No siempre fueron usadas para fines alimenticios. Es tradición que San Lorenzo falleció a causa de haber sido cocinado -literalmente- en una de ellas. Este desdichado incidente, si bien le costó la vida, le deparó la santidad que el mundo católico le reconoce.
Pero, hablando vulgarmente, podemos dividir la palabra parrilla en dos grandes grupos: el adminículo en si mismo, que puede variar en tamaño e instalación sin dejar de ser parrilla, y los restaurantes , también llamados “parrillas”, especializados en carnes asadas de esa manera.
Podría pensarse en añejas tradiciones coloniales que condicionan estos nuestros actuales hábitos alimenticios, masivamente volcados a favor de las carnes y/o achuras “a la parrilla”. La realidad, como casi siempre sucede, no favorece esas teorías.
Si nos remontáramos a los gauderios, podríamos afirmar que, efectivamente, estos antecesores de los llamados gauchos, basaban su dieta, casi exclusivamente en carne.
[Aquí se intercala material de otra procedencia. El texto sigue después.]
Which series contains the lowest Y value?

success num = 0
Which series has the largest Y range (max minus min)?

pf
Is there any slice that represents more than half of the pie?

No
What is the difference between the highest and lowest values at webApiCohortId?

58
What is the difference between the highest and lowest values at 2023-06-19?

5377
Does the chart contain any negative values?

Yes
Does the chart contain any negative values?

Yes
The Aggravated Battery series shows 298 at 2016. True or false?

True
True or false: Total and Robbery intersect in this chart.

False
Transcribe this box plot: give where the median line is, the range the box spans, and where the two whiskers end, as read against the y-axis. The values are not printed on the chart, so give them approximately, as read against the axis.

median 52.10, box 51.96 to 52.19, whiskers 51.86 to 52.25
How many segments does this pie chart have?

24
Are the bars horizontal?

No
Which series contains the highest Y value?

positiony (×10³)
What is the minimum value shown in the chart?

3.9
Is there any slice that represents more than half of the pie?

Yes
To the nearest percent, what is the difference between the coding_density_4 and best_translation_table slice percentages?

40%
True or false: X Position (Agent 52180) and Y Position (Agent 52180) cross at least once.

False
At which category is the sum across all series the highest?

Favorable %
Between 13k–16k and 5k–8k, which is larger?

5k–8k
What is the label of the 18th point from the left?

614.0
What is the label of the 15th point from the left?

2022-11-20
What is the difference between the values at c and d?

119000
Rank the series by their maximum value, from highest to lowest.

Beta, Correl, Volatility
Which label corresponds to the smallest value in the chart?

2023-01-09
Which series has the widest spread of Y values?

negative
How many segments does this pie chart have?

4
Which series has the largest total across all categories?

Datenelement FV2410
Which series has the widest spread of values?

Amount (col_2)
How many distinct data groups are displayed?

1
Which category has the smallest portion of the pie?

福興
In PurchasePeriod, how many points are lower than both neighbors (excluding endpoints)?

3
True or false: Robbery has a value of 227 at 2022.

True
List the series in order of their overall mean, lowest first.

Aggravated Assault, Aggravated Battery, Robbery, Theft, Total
Carneaban un vacuno al sólo efecto de extraer la lengua (que consideraban suprema delicia) o el matambre, dejando el resto para los caranchos o los perros cimarrones. No andaban munidos de parrillas, sino que ensartaban lo que iban a comer en una cruz de dos ramas finitas y lo asaban de esa forma.
Pero, los paisanos de posteriores épocas, si bien “churrasqueaban” a la mañana, rara vez comían carne asada como almuerzo o cena familiar, ya que el plato principal o único consistía, generalmente, en guisos o sopas con carne de oveja o capón, que era lo que se sacrificaba habitualmente para el consumo inmediato. El resto se colgaba en la “fiambrera”, jaula de alambre tejido, humilde antecesora de las aún desconocidas heladeras para protejerlo de la voracidad de perros, gatos, aves diversas y moscas. En las pulperías o almacenes de campaña se proveían de galleta (pan) alguna lata de sardinas, arroz, papas, entre otras cosas.
Los asados (siempre al asador) eran para las grandes ocasiones, las señaladas, las yerras, acontecimientos políticos, aniversarios, pero no tenían la habitualidad que vemos en las quintas de los alrededores, y hasta en los balcones de los departamentos céntricos.
En ninguna casa ni quinta antigua existió nada que se pudiera asimilar a un quincho ni lugar para hacer asados, ni los dueños de casa tenían idea como hacerlos, ni hubieran consentido en esos ajetreos casi cotidianos, a los que se someten con gusto los actuales ocupantes.
La costumbre de comer achuras, entendiéndose por tales preferentemente los mal llamados “chinchulines”, riñones, y mollejas es mucho más reciente. En la cruda descripción de “El Matadero” de Echeverría, estas “achuras”, incluído el mondongo, eran disputadas encarnizadamente por negras y perros, y no formaron parte del menú nativo, hasta mucho después. Hay una frase de Borges, refiriéndose al o a los porteños en “Nuestras imposibilidades”, revista “Sur”, 1931, que documenta esa época “…que deglute en especiales noches de júbilo, porciones de aparato digestivo, o evacuativo o genésicos, en establecimientos tradicionales de aparición reciente que se denominan “parrillas”…
También son absolutamente extrañas, pero no por ello menos festejadas, la cocción en la parrilla de corderos, lechones, pollos, pescados y hasta verduras envueltas en papel metálico. La inclusión de estas últimas permite participar en esas tenidas gastronómicas a la cada vez más creciente congregación de los vegetarianos, reacios a la elemental observación que la carne vacuna no es, al fin y al cabo, más que pasto metabolizado.